* Begin *
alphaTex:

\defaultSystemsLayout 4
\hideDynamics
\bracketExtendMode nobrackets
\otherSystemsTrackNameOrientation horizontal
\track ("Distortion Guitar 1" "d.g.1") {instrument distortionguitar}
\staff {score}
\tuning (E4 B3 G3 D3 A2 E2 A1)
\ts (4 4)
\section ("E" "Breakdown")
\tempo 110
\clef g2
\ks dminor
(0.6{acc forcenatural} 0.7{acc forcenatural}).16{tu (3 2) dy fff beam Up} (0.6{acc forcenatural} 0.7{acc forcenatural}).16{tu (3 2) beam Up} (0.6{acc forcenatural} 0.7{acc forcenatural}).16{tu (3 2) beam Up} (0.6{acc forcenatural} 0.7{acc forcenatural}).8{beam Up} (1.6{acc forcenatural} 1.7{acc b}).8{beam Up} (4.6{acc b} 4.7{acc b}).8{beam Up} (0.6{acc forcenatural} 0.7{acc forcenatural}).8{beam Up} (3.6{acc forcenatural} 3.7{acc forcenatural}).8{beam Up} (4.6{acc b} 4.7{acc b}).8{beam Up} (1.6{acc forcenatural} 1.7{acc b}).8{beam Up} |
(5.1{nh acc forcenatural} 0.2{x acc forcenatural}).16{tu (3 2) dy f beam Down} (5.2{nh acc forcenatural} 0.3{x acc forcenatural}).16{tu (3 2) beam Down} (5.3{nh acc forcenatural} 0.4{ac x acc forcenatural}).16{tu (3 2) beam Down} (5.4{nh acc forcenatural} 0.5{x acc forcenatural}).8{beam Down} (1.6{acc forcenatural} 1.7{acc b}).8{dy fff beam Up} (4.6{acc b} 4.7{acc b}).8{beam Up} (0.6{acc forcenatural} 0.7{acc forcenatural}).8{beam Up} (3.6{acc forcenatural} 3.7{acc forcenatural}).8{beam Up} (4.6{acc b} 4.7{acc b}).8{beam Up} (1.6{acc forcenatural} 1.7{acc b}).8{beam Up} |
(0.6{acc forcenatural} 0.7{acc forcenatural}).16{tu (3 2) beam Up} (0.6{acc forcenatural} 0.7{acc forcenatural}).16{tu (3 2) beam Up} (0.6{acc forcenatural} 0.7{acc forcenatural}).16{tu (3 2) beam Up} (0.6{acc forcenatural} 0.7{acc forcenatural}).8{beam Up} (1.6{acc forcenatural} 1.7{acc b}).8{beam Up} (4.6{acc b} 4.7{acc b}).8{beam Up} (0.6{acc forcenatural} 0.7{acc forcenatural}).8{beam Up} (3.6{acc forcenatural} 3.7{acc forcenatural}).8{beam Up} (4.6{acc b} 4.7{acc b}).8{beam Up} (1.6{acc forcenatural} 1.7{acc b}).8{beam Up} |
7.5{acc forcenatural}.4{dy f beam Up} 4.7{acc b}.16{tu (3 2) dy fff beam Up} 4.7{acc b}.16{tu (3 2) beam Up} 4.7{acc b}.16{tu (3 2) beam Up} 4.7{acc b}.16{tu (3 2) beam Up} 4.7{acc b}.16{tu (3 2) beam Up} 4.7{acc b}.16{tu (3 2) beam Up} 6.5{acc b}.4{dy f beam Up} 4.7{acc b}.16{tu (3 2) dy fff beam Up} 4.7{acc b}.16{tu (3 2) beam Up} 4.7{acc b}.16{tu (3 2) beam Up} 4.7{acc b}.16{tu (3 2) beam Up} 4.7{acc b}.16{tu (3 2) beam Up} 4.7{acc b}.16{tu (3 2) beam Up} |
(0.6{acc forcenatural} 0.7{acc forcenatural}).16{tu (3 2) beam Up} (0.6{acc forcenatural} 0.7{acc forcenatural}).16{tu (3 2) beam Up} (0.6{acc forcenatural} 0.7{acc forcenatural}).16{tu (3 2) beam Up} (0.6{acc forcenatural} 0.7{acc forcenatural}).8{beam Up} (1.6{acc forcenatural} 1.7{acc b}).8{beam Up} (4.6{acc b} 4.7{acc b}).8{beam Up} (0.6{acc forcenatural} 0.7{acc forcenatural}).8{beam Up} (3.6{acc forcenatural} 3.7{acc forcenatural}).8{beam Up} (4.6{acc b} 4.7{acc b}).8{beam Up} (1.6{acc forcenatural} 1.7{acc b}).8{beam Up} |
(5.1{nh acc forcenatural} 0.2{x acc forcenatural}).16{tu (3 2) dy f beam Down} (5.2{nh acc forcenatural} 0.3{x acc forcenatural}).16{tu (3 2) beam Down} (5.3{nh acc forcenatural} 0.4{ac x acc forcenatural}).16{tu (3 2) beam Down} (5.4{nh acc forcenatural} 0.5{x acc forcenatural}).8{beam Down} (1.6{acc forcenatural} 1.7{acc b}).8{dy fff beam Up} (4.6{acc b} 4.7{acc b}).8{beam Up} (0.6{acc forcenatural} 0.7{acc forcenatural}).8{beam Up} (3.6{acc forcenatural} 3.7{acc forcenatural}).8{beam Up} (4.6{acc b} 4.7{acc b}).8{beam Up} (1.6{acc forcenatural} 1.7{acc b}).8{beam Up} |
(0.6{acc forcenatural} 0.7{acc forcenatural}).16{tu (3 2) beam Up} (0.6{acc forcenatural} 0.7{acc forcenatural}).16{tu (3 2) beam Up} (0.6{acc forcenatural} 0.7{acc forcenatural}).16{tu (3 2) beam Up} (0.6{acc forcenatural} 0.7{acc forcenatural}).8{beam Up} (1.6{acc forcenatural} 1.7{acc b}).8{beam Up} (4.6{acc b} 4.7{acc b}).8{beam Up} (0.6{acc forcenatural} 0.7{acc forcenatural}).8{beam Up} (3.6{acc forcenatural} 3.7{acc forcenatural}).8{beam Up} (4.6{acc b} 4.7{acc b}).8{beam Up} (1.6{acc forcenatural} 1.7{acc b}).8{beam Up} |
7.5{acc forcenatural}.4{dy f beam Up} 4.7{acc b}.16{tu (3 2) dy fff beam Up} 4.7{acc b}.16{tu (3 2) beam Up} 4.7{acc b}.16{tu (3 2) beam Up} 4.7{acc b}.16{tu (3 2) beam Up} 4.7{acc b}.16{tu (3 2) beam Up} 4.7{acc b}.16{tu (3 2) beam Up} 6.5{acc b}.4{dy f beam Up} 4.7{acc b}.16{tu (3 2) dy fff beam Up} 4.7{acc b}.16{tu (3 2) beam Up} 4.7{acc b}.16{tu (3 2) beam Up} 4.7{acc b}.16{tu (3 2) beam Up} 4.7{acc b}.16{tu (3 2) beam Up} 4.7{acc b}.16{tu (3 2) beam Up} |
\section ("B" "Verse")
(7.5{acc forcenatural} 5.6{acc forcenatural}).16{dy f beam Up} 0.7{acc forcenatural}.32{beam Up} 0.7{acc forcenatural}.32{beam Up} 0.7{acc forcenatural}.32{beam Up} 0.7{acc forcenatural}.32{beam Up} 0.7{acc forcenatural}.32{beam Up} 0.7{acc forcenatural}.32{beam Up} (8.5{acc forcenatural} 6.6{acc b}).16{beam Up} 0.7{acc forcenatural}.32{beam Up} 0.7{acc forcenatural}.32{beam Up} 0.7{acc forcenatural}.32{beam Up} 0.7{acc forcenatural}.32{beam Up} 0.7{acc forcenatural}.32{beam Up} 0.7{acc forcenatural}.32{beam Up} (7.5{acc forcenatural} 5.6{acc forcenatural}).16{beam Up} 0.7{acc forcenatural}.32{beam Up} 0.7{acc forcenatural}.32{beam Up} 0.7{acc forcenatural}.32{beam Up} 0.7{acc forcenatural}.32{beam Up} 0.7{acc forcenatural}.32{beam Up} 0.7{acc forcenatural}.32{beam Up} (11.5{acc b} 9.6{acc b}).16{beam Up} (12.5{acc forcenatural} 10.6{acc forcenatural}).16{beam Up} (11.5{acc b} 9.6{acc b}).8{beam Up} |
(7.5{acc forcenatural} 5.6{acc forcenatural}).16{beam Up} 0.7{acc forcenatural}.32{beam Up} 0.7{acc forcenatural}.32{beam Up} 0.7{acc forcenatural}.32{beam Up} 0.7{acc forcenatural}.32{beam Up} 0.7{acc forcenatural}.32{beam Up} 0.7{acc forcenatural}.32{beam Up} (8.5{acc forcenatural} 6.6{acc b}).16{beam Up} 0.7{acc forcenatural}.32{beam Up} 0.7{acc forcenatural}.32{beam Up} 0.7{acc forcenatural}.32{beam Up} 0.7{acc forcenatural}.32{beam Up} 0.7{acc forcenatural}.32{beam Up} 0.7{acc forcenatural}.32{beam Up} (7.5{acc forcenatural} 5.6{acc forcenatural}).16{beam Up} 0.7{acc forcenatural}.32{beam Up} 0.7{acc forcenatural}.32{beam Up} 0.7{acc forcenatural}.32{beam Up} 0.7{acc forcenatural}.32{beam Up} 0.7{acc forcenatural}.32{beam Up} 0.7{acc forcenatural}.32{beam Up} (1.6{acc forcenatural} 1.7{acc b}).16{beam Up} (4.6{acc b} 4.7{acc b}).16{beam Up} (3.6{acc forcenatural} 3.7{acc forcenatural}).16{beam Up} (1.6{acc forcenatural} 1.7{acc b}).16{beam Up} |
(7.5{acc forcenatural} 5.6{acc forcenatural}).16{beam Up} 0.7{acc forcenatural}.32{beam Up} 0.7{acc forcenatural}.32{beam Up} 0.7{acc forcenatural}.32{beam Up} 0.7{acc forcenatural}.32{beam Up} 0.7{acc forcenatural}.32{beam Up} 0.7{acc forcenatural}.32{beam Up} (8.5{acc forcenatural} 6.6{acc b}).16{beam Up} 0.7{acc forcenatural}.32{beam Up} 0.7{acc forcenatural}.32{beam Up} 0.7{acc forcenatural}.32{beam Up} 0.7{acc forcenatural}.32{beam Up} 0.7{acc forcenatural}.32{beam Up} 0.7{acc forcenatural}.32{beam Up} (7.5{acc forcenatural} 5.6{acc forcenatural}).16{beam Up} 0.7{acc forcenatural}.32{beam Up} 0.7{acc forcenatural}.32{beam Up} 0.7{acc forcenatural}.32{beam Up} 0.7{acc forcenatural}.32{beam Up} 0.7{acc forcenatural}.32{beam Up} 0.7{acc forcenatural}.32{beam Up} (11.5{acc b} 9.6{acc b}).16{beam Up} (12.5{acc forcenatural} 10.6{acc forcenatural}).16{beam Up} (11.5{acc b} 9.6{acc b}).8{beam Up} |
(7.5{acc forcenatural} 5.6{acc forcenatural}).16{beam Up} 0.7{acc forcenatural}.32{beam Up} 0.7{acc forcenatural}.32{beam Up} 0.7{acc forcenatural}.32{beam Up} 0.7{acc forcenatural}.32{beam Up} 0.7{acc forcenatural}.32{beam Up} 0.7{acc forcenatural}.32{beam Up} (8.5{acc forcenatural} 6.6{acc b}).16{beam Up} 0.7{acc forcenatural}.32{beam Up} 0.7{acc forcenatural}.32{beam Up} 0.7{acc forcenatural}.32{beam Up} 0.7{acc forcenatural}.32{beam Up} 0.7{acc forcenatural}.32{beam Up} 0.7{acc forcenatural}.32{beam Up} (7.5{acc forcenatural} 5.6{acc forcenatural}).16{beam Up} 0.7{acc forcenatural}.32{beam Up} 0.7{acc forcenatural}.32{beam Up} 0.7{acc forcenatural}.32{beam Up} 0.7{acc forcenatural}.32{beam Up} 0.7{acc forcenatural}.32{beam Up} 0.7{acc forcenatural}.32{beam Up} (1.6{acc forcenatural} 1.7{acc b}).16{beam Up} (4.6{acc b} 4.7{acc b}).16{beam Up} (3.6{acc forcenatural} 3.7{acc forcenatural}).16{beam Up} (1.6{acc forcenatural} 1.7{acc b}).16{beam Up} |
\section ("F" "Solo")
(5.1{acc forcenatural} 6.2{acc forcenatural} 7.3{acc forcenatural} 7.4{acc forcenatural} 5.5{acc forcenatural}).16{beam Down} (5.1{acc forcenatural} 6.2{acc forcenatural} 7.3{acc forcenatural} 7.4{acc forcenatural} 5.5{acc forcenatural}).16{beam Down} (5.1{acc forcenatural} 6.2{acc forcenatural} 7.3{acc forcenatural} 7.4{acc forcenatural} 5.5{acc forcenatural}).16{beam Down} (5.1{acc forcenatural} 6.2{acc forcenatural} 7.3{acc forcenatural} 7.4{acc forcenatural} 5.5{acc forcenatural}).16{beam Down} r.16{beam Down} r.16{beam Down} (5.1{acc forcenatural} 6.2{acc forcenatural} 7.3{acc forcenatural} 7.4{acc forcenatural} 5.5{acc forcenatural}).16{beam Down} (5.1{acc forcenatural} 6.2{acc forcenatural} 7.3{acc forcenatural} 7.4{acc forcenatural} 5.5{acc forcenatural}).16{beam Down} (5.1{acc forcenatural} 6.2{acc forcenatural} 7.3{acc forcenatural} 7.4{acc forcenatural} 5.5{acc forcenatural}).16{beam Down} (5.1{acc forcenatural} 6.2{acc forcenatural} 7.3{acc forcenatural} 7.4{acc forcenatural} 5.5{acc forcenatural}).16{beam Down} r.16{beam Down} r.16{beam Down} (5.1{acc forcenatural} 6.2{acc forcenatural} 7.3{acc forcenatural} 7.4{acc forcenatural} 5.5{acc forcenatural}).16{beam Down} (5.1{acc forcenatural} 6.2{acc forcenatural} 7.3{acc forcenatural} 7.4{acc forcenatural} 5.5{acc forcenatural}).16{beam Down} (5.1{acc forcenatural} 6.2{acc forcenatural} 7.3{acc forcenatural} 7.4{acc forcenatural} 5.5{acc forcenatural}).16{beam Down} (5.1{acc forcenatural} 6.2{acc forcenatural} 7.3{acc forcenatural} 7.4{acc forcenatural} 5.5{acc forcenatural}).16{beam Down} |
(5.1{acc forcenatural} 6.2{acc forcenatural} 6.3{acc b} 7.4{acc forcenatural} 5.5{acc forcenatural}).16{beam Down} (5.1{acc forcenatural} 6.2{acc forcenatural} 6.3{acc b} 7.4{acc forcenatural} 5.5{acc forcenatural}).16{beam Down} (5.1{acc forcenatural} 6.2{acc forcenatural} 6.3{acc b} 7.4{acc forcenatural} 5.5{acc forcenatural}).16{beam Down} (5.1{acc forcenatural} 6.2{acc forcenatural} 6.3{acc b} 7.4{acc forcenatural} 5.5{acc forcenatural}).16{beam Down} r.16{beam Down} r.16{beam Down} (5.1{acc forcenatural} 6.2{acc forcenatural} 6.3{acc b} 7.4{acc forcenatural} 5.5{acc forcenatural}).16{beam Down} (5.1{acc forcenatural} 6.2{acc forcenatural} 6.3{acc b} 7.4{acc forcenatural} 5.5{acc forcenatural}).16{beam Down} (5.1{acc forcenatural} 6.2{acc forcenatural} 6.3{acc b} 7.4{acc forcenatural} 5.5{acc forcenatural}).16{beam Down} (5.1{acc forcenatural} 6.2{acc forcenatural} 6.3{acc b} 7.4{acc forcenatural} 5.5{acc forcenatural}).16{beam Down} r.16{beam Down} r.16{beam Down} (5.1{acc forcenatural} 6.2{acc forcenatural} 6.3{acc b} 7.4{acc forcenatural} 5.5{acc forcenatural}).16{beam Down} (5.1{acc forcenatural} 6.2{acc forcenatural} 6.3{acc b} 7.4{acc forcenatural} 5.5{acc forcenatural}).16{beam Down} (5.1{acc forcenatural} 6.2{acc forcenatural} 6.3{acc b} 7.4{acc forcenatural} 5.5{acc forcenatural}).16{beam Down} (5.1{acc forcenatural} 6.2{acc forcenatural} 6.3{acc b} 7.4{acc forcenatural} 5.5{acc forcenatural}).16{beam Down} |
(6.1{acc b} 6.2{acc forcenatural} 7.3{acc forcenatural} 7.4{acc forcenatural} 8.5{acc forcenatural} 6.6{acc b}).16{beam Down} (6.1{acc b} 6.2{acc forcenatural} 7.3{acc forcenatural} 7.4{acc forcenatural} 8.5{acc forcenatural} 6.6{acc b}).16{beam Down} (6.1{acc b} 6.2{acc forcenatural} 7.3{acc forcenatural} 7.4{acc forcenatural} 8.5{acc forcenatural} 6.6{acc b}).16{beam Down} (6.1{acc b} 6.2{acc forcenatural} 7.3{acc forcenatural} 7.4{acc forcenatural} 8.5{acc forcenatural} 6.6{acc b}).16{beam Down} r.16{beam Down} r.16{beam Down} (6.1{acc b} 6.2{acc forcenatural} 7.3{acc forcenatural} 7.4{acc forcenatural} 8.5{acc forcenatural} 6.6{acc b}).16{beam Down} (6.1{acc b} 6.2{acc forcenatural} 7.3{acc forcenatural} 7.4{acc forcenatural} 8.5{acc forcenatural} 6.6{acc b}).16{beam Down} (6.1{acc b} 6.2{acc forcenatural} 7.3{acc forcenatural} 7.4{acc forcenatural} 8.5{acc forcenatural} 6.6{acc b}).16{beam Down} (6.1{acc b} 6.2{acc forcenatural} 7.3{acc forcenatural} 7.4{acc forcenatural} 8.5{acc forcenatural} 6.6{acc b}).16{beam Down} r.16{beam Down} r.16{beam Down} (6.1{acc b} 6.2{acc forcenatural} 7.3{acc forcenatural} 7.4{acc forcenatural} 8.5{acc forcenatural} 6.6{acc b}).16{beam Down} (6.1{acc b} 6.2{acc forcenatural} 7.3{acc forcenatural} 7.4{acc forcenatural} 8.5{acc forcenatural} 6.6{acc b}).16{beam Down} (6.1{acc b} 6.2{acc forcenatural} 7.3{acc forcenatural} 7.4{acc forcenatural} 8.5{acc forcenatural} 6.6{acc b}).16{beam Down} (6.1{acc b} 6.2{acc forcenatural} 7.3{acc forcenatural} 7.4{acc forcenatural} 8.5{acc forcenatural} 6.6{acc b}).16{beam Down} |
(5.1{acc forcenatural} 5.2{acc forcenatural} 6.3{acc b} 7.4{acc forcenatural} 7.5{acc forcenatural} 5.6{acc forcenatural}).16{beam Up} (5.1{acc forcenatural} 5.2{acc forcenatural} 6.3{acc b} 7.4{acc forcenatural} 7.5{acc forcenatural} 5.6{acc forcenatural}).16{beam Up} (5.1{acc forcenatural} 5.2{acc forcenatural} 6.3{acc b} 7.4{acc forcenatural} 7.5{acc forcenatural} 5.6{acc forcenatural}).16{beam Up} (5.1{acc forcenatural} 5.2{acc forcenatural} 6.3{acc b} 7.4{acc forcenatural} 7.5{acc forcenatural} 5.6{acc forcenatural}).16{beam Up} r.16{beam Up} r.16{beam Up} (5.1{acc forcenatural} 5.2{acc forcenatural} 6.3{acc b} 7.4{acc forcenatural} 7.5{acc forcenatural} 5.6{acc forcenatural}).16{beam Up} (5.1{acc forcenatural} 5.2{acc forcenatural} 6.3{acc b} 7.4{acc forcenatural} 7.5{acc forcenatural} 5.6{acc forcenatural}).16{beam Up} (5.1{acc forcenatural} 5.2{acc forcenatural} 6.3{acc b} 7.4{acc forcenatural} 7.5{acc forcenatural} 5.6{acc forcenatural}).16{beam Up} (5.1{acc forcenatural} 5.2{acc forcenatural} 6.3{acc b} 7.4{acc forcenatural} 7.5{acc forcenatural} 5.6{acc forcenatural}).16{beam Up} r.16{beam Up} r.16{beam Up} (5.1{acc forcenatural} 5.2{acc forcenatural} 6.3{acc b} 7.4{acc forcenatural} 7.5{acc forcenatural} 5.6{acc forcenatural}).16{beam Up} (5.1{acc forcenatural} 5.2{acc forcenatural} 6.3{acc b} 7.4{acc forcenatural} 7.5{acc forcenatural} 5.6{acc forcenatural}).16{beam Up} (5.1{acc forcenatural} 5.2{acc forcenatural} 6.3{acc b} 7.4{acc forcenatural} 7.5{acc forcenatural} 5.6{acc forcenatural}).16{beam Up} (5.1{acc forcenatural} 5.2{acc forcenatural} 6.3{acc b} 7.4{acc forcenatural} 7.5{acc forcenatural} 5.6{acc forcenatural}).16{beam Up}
* End *
**Instruction**
Find every line in the records that contains the string "section" and copy each of those lines. Match uppercase and lowercase letters exactly.

**Response**
\section ("E" "Breakdown")
\section ("B" "Verse")
\section ("F" "Solo")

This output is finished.